After her parents left, Lucy stayed in a protected enclosure. She sulked and avoided other chimps. After all, she had never been among her species before. Meanwhile, Carter took care of a few more orphaned chimps. After eighteen months of little progress with Lucy, Carter decided Lucy needed a more dramatic break with human civilisation. She took the chimps into the jungle.

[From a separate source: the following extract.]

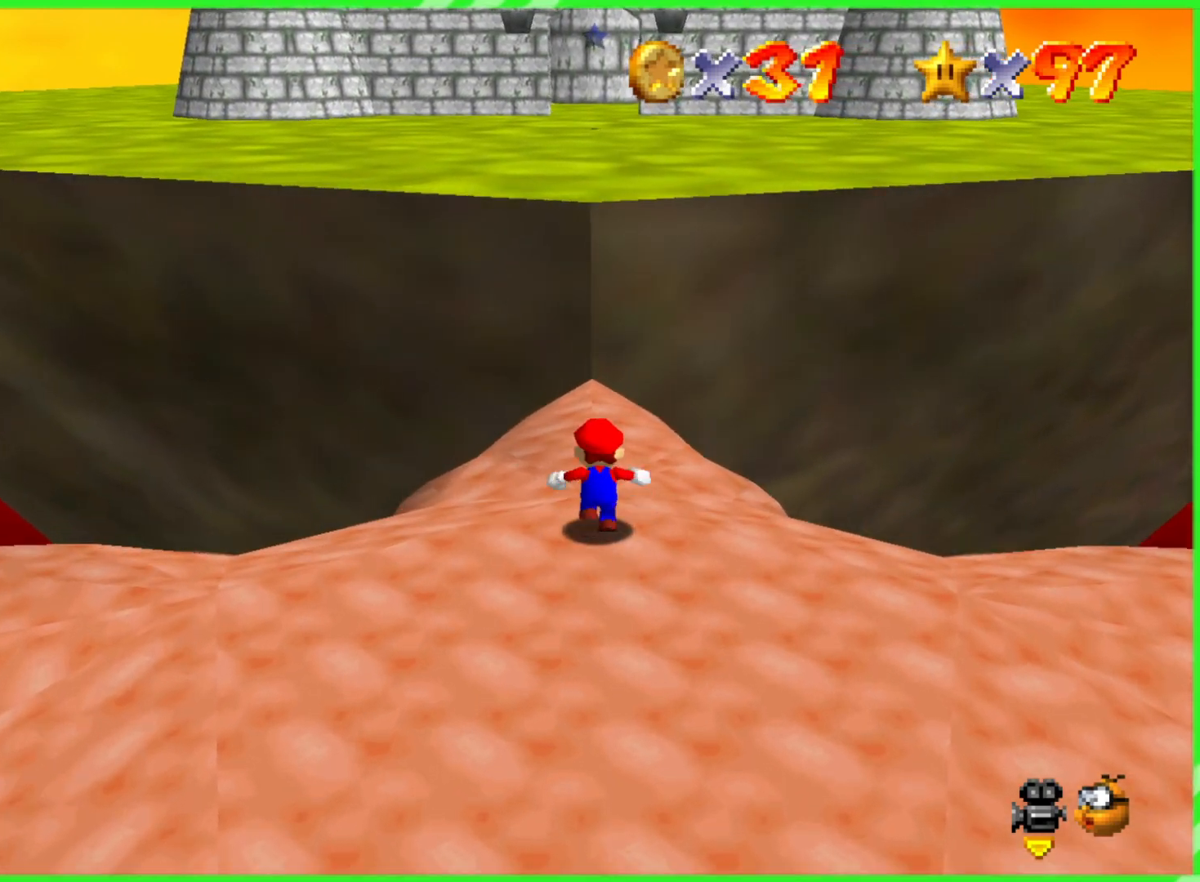
{"dt_ms": 500, "buttons": [], "left_stick": "up", "events": [[33, "A", "down"], [200, "A", "up"]]}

She slept inside a wire cage at night for protection. But the chimps, fearful of the jungle, tried to stay as close to her as possible. In the next few weeks, she taught them how to be chimps again, how to sleep in the trees and how to forage the forest. All the other chimps made good progress but Lucy, who longed for her previous human life. Lucy refused to adapt to her new reality. It was not until Carter decided to withhold food and attention that Lucy began to budge. After Carter grew more confident of Lucy’s ability to survive, she visited less and less often.
In 1986, nearly a decade after the trip to Gambia, Carter returned to visit Lucy, bringing her some gifts from back home. A moving picture captured them hugging each other. But Lucy wasn’t interested in the gifts from her old life and walked back to the jungle. She died one year later of unknown cause.
Her death marked the end of a century of attempts to humanise apes. Today we know that there is no evidence apes possess a linguistic capacity similar to human. It remains impossible to domesticate apes and illegal to own, purchase or sell them in African countries. They aren’t going to be our prime mates anytime soon.
Not everything that somewhat resembles us is “just like us.” Be compassionate – but respect boundaries and borders.